* [Постановка задачи]
Выпишите все географические названия из приведенного ниже текста о дхарме. Каждое название укажите один раз.

Маленький мальчик, воспитанный на Западе, любуется образом Иисуса Христа с невинным агнцем на коленях; маленький мальчик, воспитанный в Индии, любуется образом Кришны, поднимающего одним пальцем целую гору. Легенда гласит, что одной деревушке грозили страшные бури и грозы, и Кришна, чтобы уберечь ее, поднял огромный холм Говардхана и держал над деревней, пока опасность не миновала. Зачастую на иллюстрациях к этой легенде изображено, как радостные жители деревни подпирают холм шестами: Господу не нужна наша помощь, но исполнять свои обязанности все равно надо. Иисус Христос говорил: «пустите детей приходить ко Мне и не возбраняйте им, ибо таковых есть Царствие Божие», и считается, что делал он это ради их блага. Кришна хочет несколько иного — чтобы все были в безопасности. А если идешь туда, куда ведет тебя дхарма, то следуешь путеводной нити, которая никогда не порвется. Практически каждый раз, когда принимаешь какое-нибудь решение, нужно проверять, соответствует ли оно дхарме, и если нет, жди беды. Это может быть и мелкая неприятность, и огромная трагедия, которая поломает тебе жизнь. Беда — это не просто трудность или неприятность, она означает, что ты сбился с пути. Поскольку понятие дхармы для западного человека почти ничего не значит, стоит задуматься, что, собственно, происходит: Индия открыла некий тайный ключ к мирозданию или просто упрямо следует устарелым представлениям.

* [Записи данных]
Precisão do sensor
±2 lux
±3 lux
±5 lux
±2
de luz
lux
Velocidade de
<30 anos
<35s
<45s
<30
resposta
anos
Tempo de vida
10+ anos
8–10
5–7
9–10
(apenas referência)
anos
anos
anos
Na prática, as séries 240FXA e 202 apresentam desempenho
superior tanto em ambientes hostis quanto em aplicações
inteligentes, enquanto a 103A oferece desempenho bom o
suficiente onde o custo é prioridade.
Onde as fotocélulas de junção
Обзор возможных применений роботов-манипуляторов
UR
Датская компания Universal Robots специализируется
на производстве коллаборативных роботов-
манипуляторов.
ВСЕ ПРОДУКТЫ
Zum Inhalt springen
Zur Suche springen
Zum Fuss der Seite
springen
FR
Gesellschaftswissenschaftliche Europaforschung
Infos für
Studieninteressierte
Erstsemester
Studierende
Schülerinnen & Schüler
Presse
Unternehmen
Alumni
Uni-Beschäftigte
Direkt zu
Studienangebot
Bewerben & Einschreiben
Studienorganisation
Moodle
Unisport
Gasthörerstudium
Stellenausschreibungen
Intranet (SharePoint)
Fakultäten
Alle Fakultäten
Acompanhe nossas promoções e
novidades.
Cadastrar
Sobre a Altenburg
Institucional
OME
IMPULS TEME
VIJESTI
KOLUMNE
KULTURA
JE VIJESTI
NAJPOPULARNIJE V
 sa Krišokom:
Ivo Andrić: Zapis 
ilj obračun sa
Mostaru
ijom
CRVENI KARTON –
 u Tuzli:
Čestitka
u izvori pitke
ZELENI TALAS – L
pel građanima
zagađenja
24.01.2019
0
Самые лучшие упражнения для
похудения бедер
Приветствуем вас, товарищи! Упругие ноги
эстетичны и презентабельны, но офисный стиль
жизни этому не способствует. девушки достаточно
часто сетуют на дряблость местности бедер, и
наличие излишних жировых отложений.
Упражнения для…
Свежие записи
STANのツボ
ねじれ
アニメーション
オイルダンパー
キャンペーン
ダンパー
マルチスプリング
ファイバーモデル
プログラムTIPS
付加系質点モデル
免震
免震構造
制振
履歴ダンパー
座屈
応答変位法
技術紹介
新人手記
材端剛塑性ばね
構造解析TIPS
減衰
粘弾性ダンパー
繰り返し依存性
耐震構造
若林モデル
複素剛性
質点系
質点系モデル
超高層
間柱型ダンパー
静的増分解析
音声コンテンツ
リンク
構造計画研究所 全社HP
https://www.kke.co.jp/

* [Ответ]
Запад, Индия, холм Говардхана.